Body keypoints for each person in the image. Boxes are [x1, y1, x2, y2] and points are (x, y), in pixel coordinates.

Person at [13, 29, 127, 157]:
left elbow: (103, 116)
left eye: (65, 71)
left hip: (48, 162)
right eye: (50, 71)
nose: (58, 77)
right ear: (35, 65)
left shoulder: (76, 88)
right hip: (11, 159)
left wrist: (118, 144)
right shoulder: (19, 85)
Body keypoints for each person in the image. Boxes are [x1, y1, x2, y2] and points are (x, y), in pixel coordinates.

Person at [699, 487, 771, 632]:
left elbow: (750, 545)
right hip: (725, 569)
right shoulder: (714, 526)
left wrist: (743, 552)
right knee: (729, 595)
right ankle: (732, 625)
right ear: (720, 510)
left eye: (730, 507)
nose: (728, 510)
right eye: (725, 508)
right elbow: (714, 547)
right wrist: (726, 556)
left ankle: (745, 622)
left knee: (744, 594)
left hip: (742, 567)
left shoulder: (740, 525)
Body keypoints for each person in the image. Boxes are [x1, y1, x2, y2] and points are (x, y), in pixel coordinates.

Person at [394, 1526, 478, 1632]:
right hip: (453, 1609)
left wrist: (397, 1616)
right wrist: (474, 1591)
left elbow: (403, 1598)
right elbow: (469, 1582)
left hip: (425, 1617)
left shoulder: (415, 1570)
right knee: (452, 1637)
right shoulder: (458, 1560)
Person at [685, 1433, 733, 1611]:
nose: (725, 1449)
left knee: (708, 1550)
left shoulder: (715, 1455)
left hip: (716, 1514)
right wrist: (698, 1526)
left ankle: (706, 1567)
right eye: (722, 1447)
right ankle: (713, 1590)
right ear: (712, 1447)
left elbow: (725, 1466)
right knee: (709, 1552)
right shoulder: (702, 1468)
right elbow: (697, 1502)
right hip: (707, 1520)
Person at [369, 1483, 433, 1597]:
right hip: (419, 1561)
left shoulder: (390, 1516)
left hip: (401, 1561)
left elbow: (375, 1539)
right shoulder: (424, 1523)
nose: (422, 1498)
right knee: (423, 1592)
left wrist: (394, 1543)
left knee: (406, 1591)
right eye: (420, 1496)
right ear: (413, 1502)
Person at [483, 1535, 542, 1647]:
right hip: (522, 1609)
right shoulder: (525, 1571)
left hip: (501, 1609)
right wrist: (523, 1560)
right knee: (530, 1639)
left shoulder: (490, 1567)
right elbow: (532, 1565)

# # # # # # #

The lines from the first of the entries through the line holding "left hip: (742, 567)" are to be restated word for word, and no others.

=== Task answer ===
Body keypoints for each person in the image. Boxes are [x1, y1, x2, y2] and points are (x, y), in pixel coordinates.

Person at [13, 29, 127, 157]:
left elbow: (103, 116)
left eye: (65, 71)
left hip: (48, 162)
right eye: (50, 71)
nose: (58, 77)
right ear: (35, 65)
left shoulder: (76, 88)
right hip: (11, 159)
left wrist: (118, 144)
right shoulder: (19, 85)
Body keypoints for each person in the image. Boxes are [x1, y1, x2, y2] and points are (x, y), in pixel coordinates.

Person at [699, 487, 771, 632]:
left elbow: (750, 545)
right hip: (725, 569)
right shoulder: (714, 526)
left wrist: (743, 552)
right knee: (729, 595)
right ankle: (732, 625)
right ear: (720, 510)
left eye: (730, 507)
nose: (728, 510)
right eye: (725, 508)
right elbow: (714, 547)
right wrist: (726, 556)
left ankle: (745, 622)
left knee: (744, 594)
left hip: (742, 567)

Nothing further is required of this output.